» ARTICLE
- Date: 13–19 July
- Edition: 15th
- Category: Championship Series
- Draw: 48S / 24D
- Prize money: $865,000
- Surface: Clay / outdoor
- Location: Stuttgart, Germany
- Venue: Tennis Club Weissenhof

Champions

Singles
- Andrei Medvedev

Doubles
- Glenn Layendecker / Byron Talbot
- ← 1991 · Stuttgart Open · 1993 →

= 1992 Mercedes Cup =

The 1992 Mercedes Cup, was a men's tennis tournament played on outdoor clay courts and held at the Tennis Club Weissenhof in Stuttgart, Germany that was part of the Championship Series of the 1992 ATP Tour. It was the 15th edition of the tournament was held from 13 July until 19 July 1992. Unseeded qualifier Andrei Medvedev won the singles title.

» SUPPLIED MATERIAL
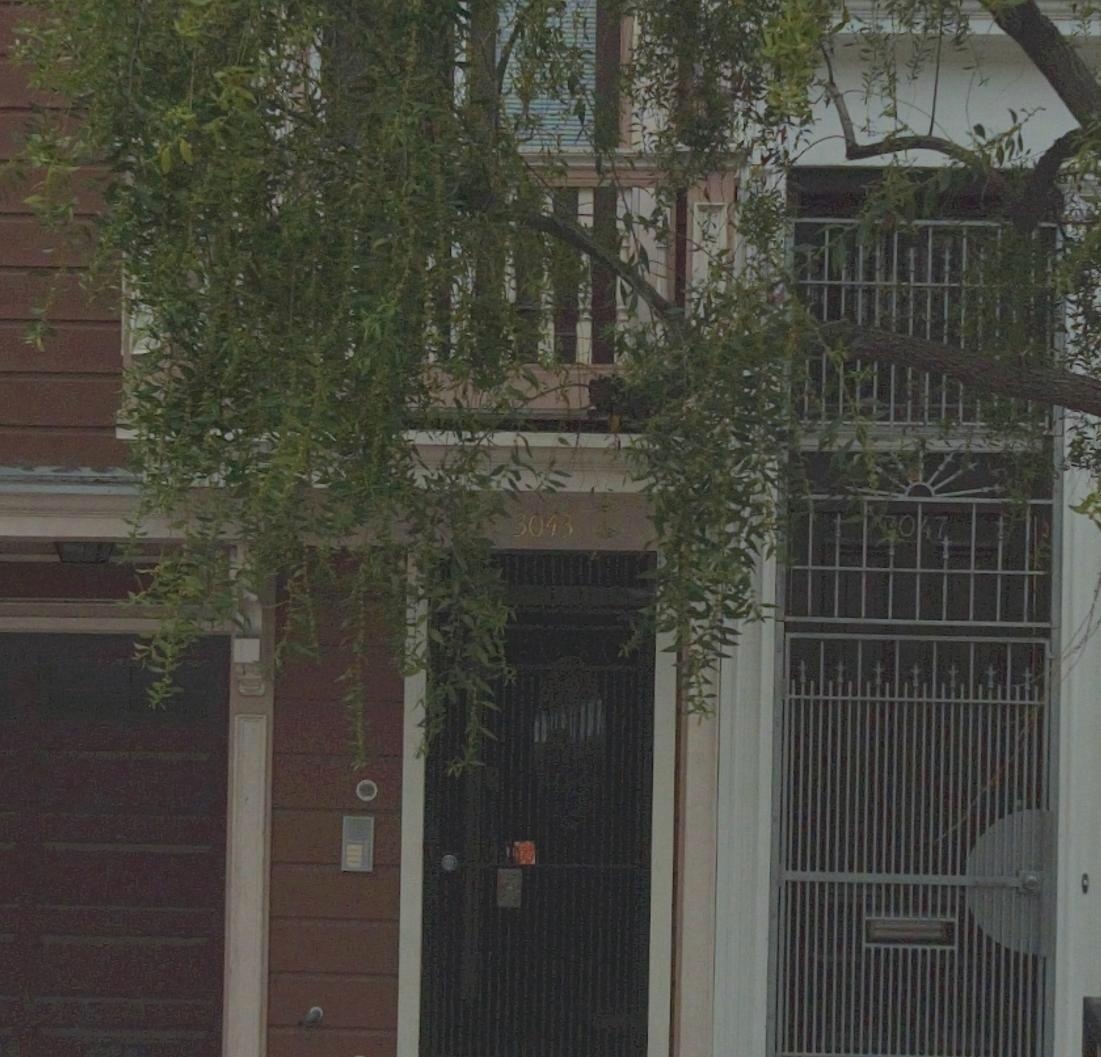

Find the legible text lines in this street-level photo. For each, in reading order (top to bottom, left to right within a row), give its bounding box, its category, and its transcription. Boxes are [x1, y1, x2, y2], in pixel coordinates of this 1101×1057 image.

» EXERCISE INSTRUCTIONS
Extract the complete 1992 Mercedes Cup article shown above and reproduce it word for word.

» RESPONSE TO THIS EXERCISE
- Date: 13–19 July
- Edition: 15th
- Category: Championship Series
- Draw: 48S / 24D
- Prize money: $865,000
- Surface: Clay / outdoor
- Location: Stuttgart, Germany
- Venue: Tennis Club Weissenhof

Champions

Singles
- Andrei Medvedev

Doubles
- Glenn Layendecker / Byron Talbot
- ← 1991 · Stuttgart Open · 1993 →

= 1992 Mercedes Cup =

The 1992 Mercedes Cup, was a men's tennis tournament played on outdoor clay courts and held at the Tennis Club Weissenhof in Stuttgart, Germany that was part of the Championship Series of the 1992 ATP Tour. It was the 15th edition of the tournament was held from 13 July until 19 July 1992. Unseeded qualifier Andrei Medvedev won the singles title.